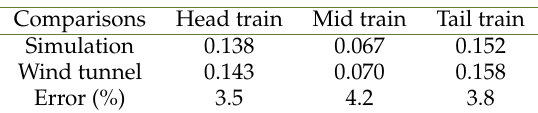
Table 1. Comparison of the C d between simulation and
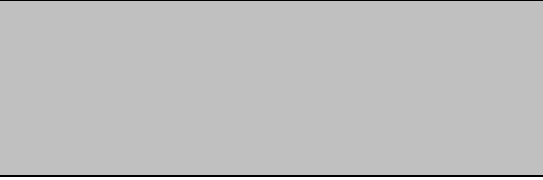
Table III : Mean rate of urinary output (ml/min)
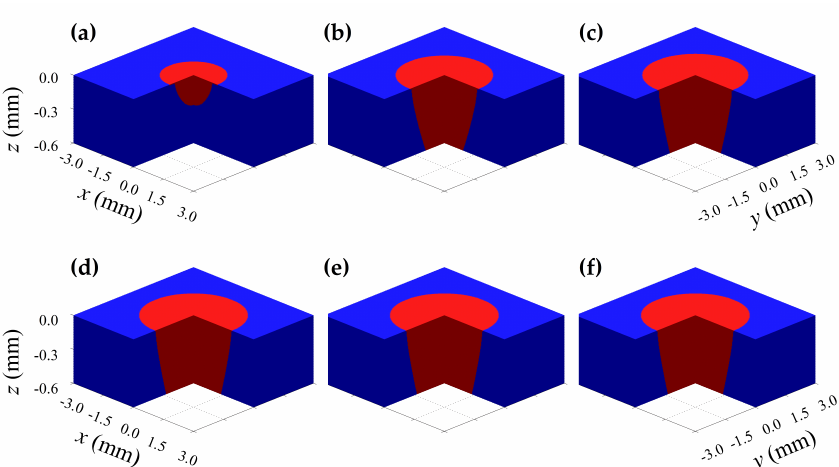
Figure 5. Time-dependent evolution of collagen-shrinkage tomography under terahertz heating with beam radius w 0 = 3mm, power density P d = 0.6W/cm 2 , and exposure time of ( a ) 10 s; ( b ) 30 s; ( c ) 60 s; ( d ) 180 s; ( e ) 300 s; and ( f ) 1200 s. Blue regions indicate nonshrinkage regions, and red regions the shrinkage regions. Shrinkage threshold value was taken to be 55 ◦ C.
────────
What is required
What you need to copy is the run of lines from the one holding "Table III : Mean" through the end of the data, exactly and only, both ends included, pictures omitted.

Written reply
Table III : Mean rate of urinary output (ml/min)
Figure 5. Time-dependent evolution of collagen-shrinkage tomography under terahertz heating with beam radius w 0 = 3mm, power density P d = 0.6W/cm 2 , and exposure time of ( a ) 10 s; ( b ) 30 s; ( c ) 60 s; ( d ) 180 s; ( e ) 300 s; and ( f ) 1200 s. Blue regions indicate nonshrinkage regions, and red regions the shrinkage regions. Shrinkage threshold value was taken to be 55 ◦ C.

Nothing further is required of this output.